◆ What this task involves: List every line of the rows that contains the string "skCircle". Matching is case-sensitive.
☆ ☆ ☆ ☆ ☆
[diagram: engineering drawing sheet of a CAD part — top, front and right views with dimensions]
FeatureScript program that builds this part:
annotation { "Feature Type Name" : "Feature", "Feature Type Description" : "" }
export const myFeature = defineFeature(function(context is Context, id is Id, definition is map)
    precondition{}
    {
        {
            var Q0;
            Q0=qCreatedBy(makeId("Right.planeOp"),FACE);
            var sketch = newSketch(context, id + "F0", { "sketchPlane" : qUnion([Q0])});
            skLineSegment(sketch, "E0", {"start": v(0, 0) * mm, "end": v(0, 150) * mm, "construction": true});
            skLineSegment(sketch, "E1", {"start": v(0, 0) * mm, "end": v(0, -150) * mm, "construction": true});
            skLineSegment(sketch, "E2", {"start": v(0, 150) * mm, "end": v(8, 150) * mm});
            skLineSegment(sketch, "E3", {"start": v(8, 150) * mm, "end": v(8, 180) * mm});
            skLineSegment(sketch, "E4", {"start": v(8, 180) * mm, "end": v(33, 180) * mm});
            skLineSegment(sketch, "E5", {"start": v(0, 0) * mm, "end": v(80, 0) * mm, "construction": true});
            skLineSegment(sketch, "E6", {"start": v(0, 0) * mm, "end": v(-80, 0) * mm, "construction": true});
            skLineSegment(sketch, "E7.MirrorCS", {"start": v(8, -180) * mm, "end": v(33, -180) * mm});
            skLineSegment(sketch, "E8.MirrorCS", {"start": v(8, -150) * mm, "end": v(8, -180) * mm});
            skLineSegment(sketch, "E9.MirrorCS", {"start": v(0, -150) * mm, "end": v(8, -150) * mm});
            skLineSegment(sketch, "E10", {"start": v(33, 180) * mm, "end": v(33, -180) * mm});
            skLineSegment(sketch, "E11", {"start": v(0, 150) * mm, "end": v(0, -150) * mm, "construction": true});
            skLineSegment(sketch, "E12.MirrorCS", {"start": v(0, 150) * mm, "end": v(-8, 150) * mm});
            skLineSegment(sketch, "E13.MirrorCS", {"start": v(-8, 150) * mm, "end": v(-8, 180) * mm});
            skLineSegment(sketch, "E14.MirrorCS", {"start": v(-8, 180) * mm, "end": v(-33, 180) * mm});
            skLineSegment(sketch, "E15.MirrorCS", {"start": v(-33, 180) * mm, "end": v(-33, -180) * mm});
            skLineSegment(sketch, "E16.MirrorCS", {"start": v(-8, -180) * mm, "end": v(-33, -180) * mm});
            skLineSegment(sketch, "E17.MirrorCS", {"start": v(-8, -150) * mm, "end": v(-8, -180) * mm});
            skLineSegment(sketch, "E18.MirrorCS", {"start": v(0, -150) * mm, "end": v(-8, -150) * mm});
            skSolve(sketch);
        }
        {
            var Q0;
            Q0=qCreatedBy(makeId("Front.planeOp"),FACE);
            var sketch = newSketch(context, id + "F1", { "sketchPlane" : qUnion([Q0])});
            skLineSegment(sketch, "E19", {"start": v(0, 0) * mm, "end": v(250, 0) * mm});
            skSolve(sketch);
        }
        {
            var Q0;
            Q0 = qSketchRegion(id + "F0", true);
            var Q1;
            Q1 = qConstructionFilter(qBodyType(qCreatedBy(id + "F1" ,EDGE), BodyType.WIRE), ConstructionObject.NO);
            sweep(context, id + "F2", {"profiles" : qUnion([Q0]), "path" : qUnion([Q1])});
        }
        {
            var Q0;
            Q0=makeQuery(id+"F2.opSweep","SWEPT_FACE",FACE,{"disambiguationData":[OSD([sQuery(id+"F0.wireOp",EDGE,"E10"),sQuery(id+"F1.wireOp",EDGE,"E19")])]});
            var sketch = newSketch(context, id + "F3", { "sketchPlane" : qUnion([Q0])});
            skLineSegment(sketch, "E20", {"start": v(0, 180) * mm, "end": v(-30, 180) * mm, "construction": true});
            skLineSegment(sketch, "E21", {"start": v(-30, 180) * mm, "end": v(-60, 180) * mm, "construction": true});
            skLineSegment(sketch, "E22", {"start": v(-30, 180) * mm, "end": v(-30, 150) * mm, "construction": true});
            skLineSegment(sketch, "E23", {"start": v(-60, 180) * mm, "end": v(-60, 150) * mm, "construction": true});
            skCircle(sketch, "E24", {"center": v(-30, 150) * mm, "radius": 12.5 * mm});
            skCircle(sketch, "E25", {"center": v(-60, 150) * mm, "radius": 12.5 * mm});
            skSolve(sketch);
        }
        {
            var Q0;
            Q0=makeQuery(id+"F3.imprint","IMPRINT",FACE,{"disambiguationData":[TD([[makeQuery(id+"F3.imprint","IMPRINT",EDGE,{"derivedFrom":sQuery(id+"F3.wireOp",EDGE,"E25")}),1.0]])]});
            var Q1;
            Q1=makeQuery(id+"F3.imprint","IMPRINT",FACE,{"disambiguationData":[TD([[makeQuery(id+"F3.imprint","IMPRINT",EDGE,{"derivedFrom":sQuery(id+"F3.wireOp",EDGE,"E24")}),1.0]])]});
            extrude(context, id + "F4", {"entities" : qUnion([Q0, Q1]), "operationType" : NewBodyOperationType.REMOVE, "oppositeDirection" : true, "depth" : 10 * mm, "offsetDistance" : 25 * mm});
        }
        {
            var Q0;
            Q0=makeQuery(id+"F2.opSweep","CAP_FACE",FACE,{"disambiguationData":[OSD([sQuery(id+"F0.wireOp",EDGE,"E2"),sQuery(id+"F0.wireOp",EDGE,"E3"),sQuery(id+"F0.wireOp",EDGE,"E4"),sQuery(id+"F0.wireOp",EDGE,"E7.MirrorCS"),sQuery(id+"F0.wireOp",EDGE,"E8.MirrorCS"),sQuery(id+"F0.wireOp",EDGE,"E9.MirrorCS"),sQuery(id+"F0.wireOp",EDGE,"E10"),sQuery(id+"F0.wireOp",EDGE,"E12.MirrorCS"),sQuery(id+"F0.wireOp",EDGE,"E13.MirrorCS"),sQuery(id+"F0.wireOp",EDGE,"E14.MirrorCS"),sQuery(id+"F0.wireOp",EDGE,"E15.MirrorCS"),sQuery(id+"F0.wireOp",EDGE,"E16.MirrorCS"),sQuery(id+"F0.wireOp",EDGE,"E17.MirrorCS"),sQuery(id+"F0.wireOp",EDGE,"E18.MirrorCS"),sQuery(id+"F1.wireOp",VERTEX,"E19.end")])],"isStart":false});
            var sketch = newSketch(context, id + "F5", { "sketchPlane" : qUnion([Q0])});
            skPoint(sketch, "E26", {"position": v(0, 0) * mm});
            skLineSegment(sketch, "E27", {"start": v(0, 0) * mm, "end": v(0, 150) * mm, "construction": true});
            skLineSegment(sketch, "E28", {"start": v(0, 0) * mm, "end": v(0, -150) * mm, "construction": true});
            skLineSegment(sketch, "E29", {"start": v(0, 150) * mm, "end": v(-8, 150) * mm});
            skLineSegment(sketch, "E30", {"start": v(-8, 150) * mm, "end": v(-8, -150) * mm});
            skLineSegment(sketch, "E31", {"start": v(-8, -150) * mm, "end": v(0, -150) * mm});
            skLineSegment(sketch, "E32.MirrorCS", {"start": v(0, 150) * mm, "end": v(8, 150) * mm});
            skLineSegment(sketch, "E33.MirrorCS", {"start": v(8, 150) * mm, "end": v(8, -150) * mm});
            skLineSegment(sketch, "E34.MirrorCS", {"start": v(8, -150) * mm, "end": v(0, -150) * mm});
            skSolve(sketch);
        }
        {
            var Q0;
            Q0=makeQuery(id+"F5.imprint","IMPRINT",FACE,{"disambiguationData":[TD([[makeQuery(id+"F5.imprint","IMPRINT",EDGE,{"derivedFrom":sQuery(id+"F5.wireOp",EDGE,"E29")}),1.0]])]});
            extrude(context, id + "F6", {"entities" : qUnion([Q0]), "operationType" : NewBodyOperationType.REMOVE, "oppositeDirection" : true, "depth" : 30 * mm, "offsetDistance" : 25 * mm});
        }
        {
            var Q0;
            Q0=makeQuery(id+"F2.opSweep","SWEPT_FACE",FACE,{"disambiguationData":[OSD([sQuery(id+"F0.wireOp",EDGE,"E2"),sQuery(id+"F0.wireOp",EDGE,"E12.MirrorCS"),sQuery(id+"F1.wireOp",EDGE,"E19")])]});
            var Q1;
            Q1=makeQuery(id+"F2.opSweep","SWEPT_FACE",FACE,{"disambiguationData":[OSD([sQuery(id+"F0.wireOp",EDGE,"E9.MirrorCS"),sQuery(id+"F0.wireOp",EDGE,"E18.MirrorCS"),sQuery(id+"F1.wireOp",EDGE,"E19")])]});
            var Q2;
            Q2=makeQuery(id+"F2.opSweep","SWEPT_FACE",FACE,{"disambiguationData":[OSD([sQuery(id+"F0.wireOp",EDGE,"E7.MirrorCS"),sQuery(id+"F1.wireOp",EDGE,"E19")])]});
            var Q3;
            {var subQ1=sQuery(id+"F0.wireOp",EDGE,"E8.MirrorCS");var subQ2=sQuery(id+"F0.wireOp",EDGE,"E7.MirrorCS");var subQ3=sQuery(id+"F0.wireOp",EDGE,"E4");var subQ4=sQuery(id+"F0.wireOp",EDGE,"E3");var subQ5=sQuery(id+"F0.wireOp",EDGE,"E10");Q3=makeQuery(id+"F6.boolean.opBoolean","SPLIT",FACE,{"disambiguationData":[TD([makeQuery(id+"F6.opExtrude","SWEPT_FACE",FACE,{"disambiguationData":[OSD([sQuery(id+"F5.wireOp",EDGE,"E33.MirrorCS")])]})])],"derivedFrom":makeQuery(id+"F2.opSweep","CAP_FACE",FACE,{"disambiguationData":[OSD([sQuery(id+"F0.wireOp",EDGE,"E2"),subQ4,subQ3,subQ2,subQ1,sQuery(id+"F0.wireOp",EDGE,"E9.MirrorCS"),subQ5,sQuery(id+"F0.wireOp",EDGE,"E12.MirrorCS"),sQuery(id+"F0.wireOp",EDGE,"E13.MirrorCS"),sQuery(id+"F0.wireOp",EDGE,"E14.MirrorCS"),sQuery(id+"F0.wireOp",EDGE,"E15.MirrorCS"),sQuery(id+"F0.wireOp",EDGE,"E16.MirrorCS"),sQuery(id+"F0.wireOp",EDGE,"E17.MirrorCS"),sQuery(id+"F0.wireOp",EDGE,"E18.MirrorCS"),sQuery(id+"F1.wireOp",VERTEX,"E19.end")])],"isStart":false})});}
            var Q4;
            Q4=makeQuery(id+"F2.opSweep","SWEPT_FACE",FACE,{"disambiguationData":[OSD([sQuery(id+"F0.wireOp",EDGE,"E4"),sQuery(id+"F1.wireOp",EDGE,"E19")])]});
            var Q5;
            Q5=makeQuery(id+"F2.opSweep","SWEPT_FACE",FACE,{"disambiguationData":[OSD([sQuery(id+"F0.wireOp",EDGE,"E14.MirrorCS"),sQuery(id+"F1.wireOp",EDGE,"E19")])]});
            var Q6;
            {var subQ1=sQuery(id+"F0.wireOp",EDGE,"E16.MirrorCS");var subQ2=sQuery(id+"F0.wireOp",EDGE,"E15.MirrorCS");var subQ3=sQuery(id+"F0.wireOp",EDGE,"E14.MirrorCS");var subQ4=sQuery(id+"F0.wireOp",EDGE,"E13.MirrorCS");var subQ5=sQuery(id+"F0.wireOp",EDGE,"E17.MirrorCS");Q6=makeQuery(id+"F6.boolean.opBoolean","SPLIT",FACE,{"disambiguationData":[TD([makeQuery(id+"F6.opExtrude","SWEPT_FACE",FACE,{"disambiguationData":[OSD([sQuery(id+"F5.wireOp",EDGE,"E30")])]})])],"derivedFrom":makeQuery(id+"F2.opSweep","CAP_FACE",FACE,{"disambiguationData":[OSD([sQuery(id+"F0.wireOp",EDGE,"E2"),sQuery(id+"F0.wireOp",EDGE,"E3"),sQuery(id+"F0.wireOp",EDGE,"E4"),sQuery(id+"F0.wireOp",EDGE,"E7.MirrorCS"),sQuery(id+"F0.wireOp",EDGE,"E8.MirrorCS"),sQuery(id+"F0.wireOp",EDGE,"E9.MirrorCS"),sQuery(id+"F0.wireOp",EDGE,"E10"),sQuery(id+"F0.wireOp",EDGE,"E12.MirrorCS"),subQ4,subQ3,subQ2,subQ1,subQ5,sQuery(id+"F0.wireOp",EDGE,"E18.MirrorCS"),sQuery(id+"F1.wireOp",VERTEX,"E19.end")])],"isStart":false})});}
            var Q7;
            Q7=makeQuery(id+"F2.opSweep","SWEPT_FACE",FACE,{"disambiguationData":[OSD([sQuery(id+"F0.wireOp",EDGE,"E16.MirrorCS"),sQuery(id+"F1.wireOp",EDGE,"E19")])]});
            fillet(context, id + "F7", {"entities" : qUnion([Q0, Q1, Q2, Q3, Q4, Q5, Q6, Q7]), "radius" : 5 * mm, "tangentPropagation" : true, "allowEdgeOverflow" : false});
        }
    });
☆ ☆ ☆ ☆ ☆
◆ Exercise response:
            skCircle(sketch, "E24", {"center": v(-30, 150) * mm, "radius": 12.5 * mm});
            skCircle(sketch, "E25", {"center": v(-60, 150) * mm, "radius": 12.5 * mm});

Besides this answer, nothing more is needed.